Anayasa’nın değişmez ve değiştirilmez maddesi Türkiye Cumhuriyeti bir bütündür. Bölünemez, parçalanamaz. Her ne kadar farklı sosyal dokusu, kültürü, inancı, yaşam biçimi açısından birbirinden çok farklı insanların yaşadığı bir ülkemiz olsa da, ortak noktamız bu mozaiği birlikte yaşatmaktır. Zaman zaman bu mozaiği bölmek, parçalamak isteyen olsa da topyekûn ülke olarak bir duruş sergileriz. Güneydoğu’da bu yüzden istenilmeyen olaylar yaşanmaktadır.
Bugün Güneydoğu’ya giremez iken, Avrupa Birliği ülkelerine vizesiz gireceğiz diye sevinç yaşıyoruz.
Yıllar önce olması gereken, bu gün mülteci krizine karşılık ülkemize verilen rüşvetten öte bir durum değildir. Ancak Türkiye Cumhuriyeti olarak hatettiğimiz vizesiz yolculuk özgürlüğünü de en iyi şekilde değerlendireceğimizden de kimsenin şüphesi olmasın. İnsanımızın tamamının ya da yüzde 90’ının Avrupa Birliği üyeliğini desteklediğini düşünmemiz imkansız. Ancak Avrupa Birliği üyesi olmak, Atatürk’ün Cumhuriyeti kurarken işaret ettiği hedeftir. Bu işaretin ardından 60 yıldır bunun mücadelesinin hep birlikte verdik, veriyoruz. Yakın tarihimizde demokrasimizin askeri darbelerle kesiliyor olması, ekonomimizin belirsizliği nedeniyle ne yazık ki ülkemiz Avrupa’ya uyum sağlayamıyordu. Avrupa Birliği elindeki bu kozları kullanarak, bizi yıllarca kapısında bekletmesi gerek ticari hayatımızı, gerekse sosyal yaşamımızı ciddi manada etkiledi.

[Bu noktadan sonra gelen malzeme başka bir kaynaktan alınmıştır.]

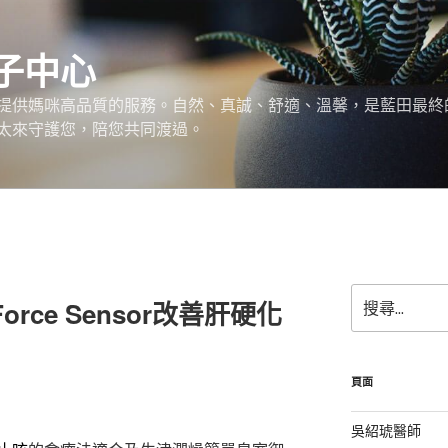
子中心
提供媽咪高品質的服務。自然、真誠、舒適、溫馨，是藍田最終
太來守護您，陪您共同渡過。
搜
rce Sensor改善肝硬化
尋
關
鍵
字:
頁面
吳紹琥醫師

Geçmiş, geçmişte kaldı ve bugün itibariyle şartlar lehimize döndü. Bir de Avrupa’yı korkutan göçmen krizi, Türkiye için bir avantaja dönüştü. Avrupa Birliği Komisyonu, Tük vatandaşlarına vize uygulamasının kaldırılmasına yönelik tavsiye kararını açıkladı. Böylesi önemli bir karar verilip, vize kalktığında cipli pasaportlarımızla hemen Avrupa’ya akın edecek değiliz. Ama vize uygulaması Türk toplumu için onur kırıcı bir uygulamaydı. Türkiye’yi içinde olduğu Avrupa’dan ayrı kabul ediliyor ve her alanda yok sayıyordu. Gelinen aşama bu dile getirdiklerimi ortadan kalkması için en önemli etken olmaktadır. Türkiye Avrupalıdır, bu nedenle de Avrupa Birliği üyesi olmalıdır. Bu durum; gerek demokrasi adına, gerekse insan hakları adına kaçınılmaz gerçek olarak Avrupa’nın olmazsa, olmazı olarak önünde durmaktadır. Türkiye, Avrupa Birliği’nin onurlu üyesi olmasında en önemli adımlardan biri olan vizesiz yolculuk hakkını aldıktan sonra hak ettiği yolda ilerleyecektir.